The creation of the cutting face has been considered carefully in this paper to determine whether an offset is required where the long-slender region meets the rest of the model. The decision of whether to make an offset of the cutting face is determined by the edge corner angle and the number of singularities on the wall faces of the long-slender region. An offset is made only when it is required to guarantee the resulting wall faces of the sweepable long-slender region will not contain any singularities.

It has been demonstrated that the DOF and analysis time can be significantly reduced by applying anisotropic hex elements in the thin-sheet and long-slender regions while similar accuracy can be achieved.
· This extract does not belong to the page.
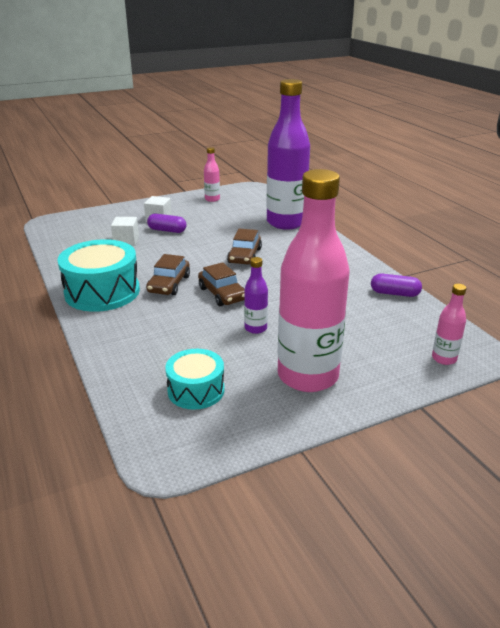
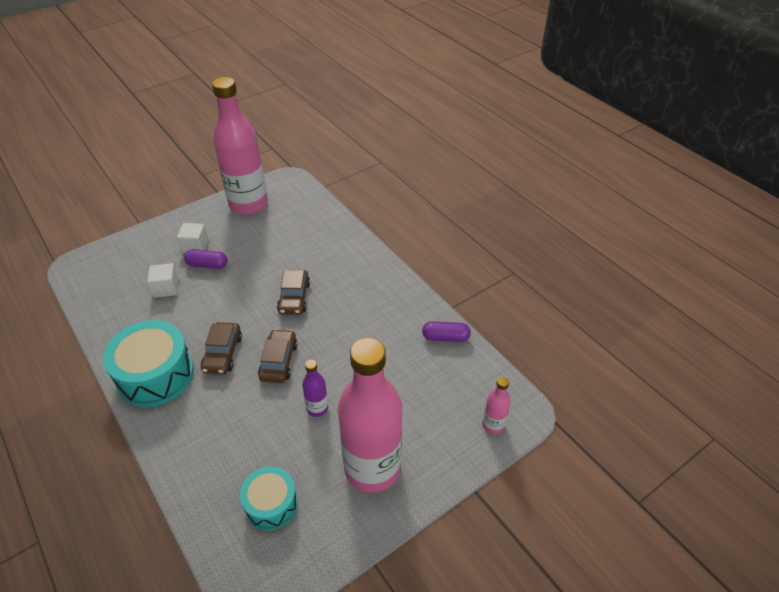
camera: 10 degrees left, 15 degrees up
brown car [198,262,244,306] -> brown car turned 135 degrees counterclockwise [258,329,297,383]
pink bottle [204,147,220,202] -> pink bottle [212,77,268,215], size x2.40
purple bottle [266,79,310,230] -> none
The anisotropic geometrical characteristic of the identified long-slender regions can also facilitate the control of mesh element size and gradation so that the hex elements change from a highly stretched shape away from the interfaces to a size at the interface more compatible with the adjacent tet elements, as shown in Fig. 30. This ensures that transition elements at the interface have a proper aspect ratio and are, therefore, good quality. In future, an approach for automatically generating and sizing the hex-tet mixed mesh applied to complex thin-walled components will be developed for the decomposition provided by this work. A non-manifold model will be created to capture the interfaces between adjacent sub-volumes, which will be used to guarantee a conformal mesh.

Fig. 30
figure 30

Example of applying graded mesh along the long-slender regions to control the mesh element size

6 Conclusions

This paper describes an improved approach for the automatic identification of the long-slender regions. It has been shown that:

  • New sizing metrics are used to identify the long-slender region, which has greatly simplified the process compared to existing techniques;

  • Procedures have been developed to assess if an offset is required at the ends of the long-slender region which terminate with complex geometry. The cutting faces are generated directly at the end of the long-slender region if no offset is required;

  • Significant DOF saving can be achieved by applying anisotropic hex elements to the identified long-slender region.